NOTE: Some models can be invoked directly without using a cross-region inference endpoint. For that use case, your policy should only include the ARN for the foundational model that you want to use.

Finalize Connection

  1. Copy the Role ARN of the role you just created (it looks like arn:aws:iam::123456789:role/NucliaBedrockAccessRole).

  2. Return to the Progress Agentc RAG configuration tab.

  3. Paste the Role ARN into the input field.
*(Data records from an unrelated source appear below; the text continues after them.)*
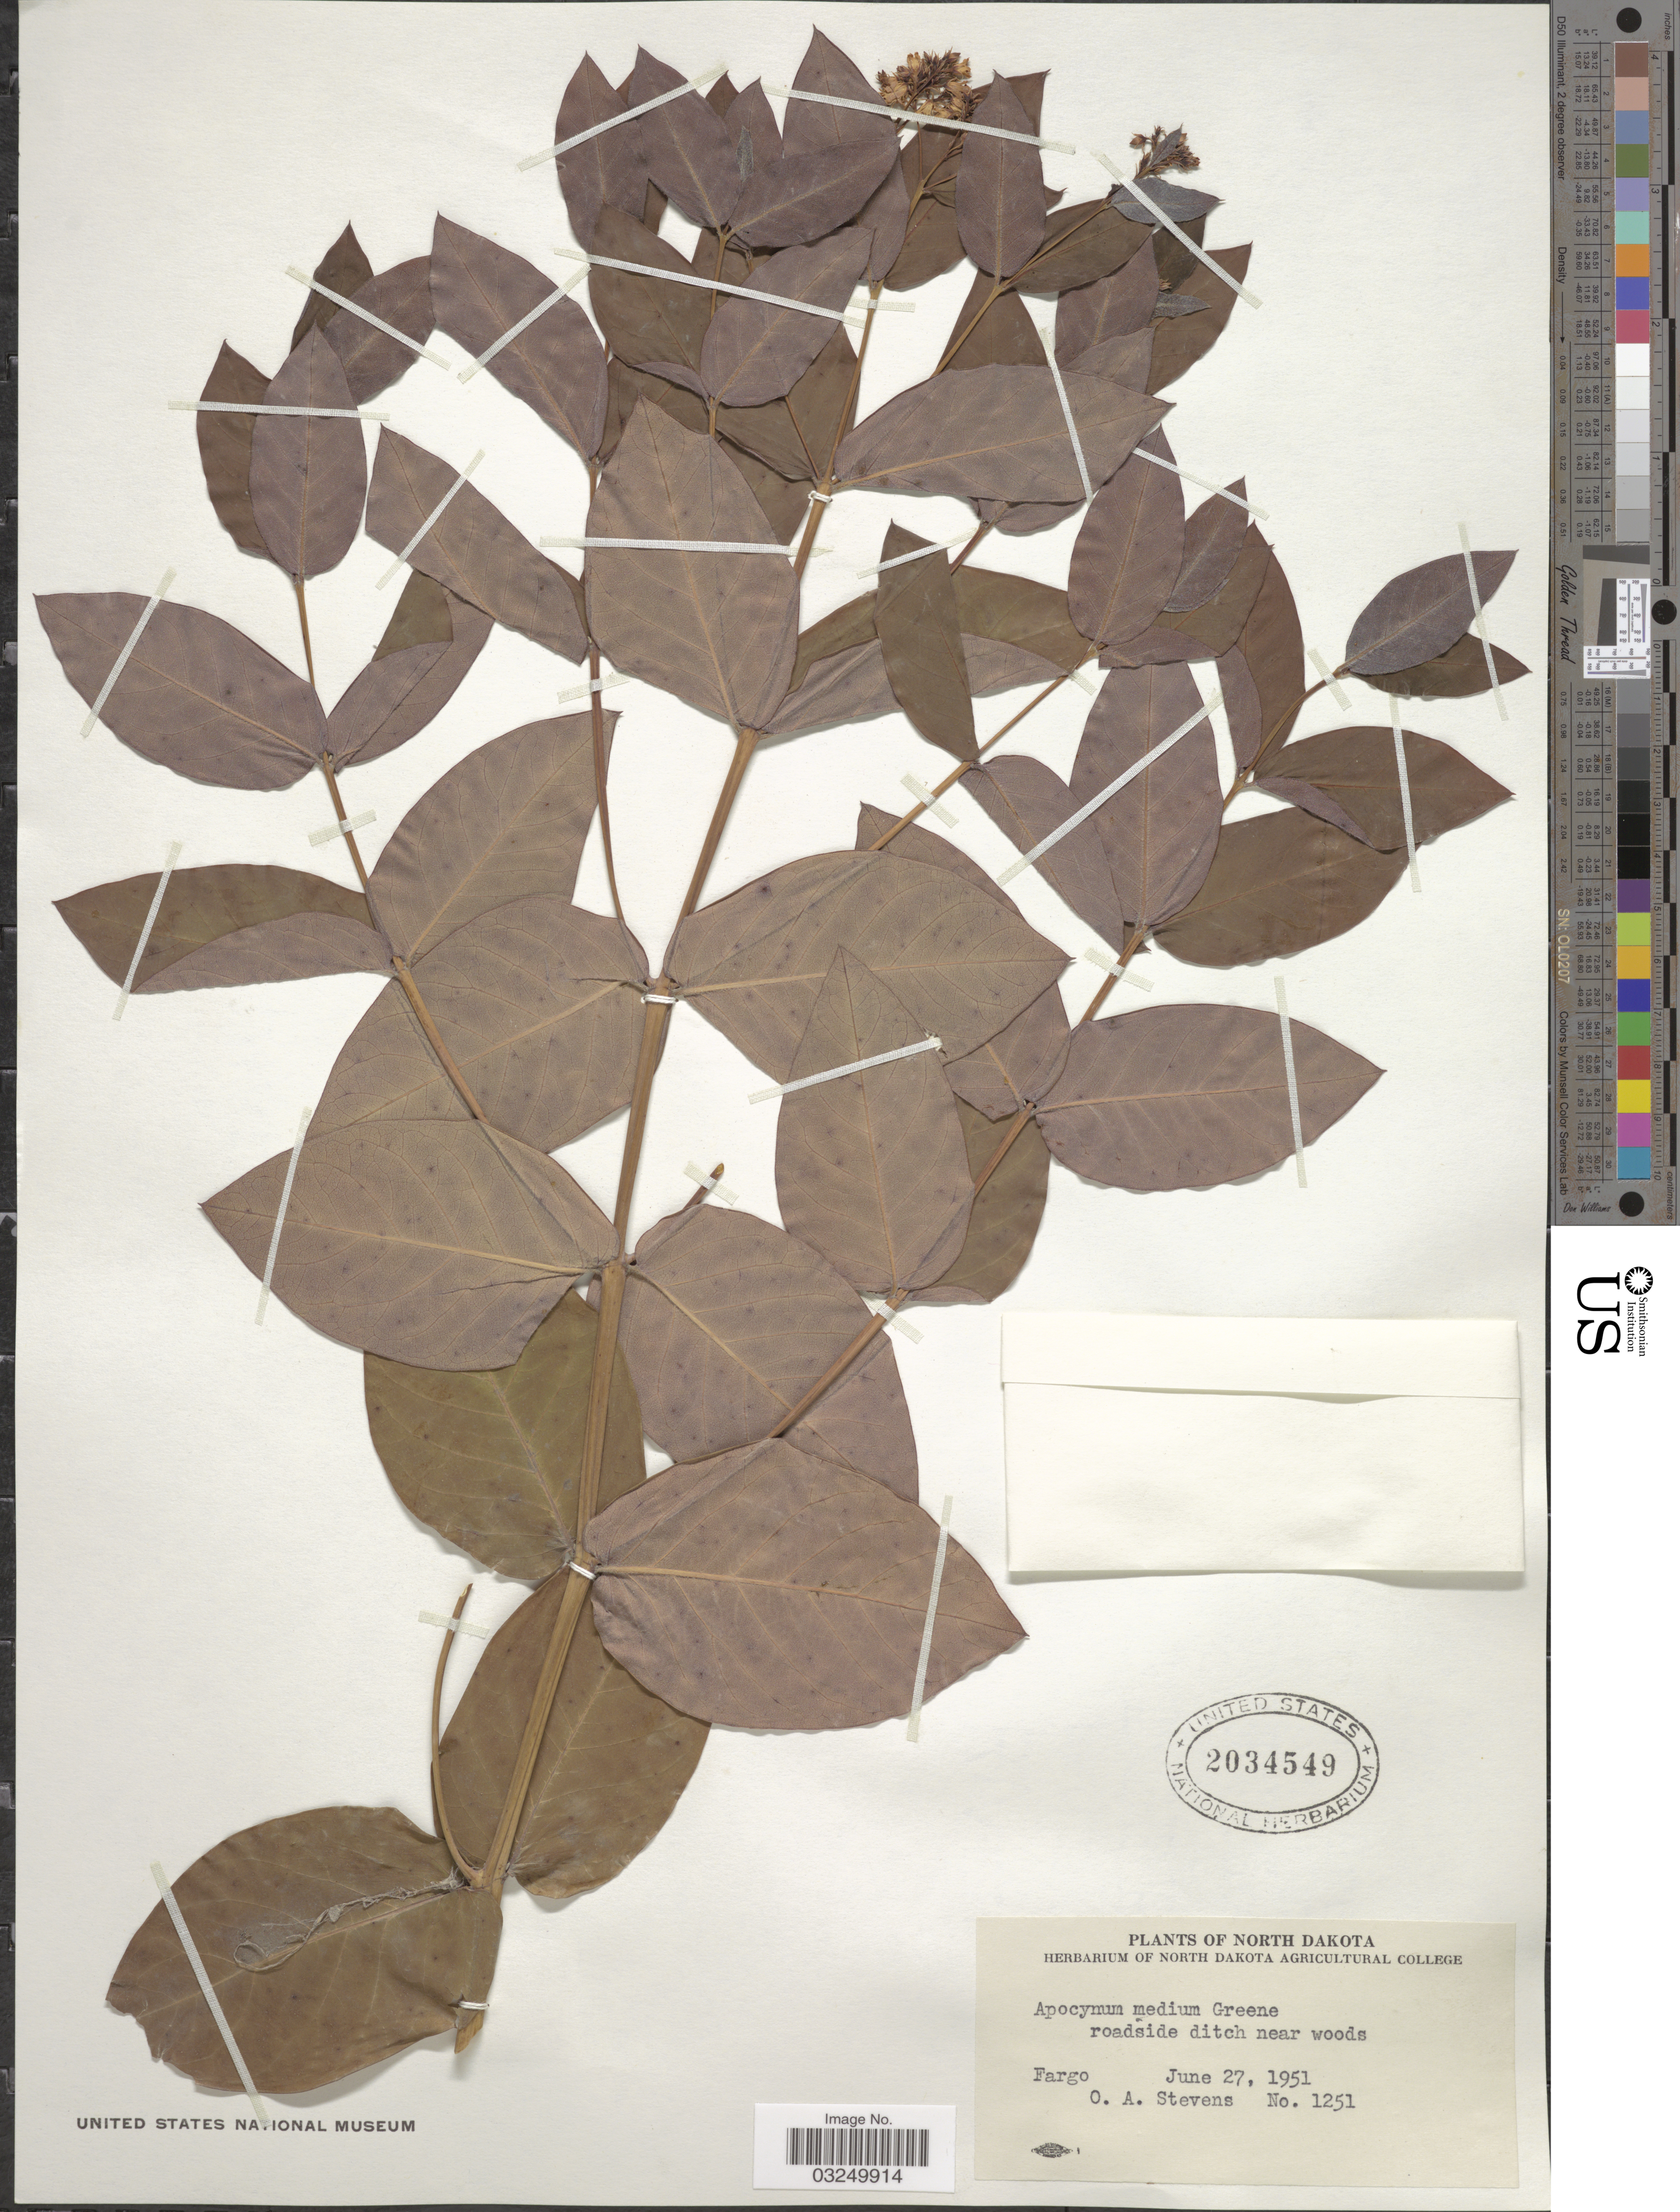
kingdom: Plantae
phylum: Tracheophyta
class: Magnoliopsida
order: Gentianales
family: Apocynaceae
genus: Apocynum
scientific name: Apocynum medium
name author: Greene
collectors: O. A. Stevens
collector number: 1251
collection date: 1951-06-27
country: United States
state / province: North Dakota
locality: Fargo.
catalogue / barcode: US 2034549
  4. Click Connect & Verify.

Common Troubleshooting

Error MessageLikely CauseSolution
User is not authorized to perform: sts:AssumeRoleThe Trust Policy is wrong.Check that the External ID and the Account ID in your role matches exactly what is shown in our UI.
Access Denied (Marketplace)You have not subscribed to the model.Go to AWS Bedrock > Model Access and ensure the model status is "Access Granted."
Resource Not Found (Inference Profile)You are using a Restricted Policy (Option B) but missed the inference profile ARN.Switch to Option A (Standard Policy) or find the specific Inference Profile ARN in the Bedrock API to add to your policy.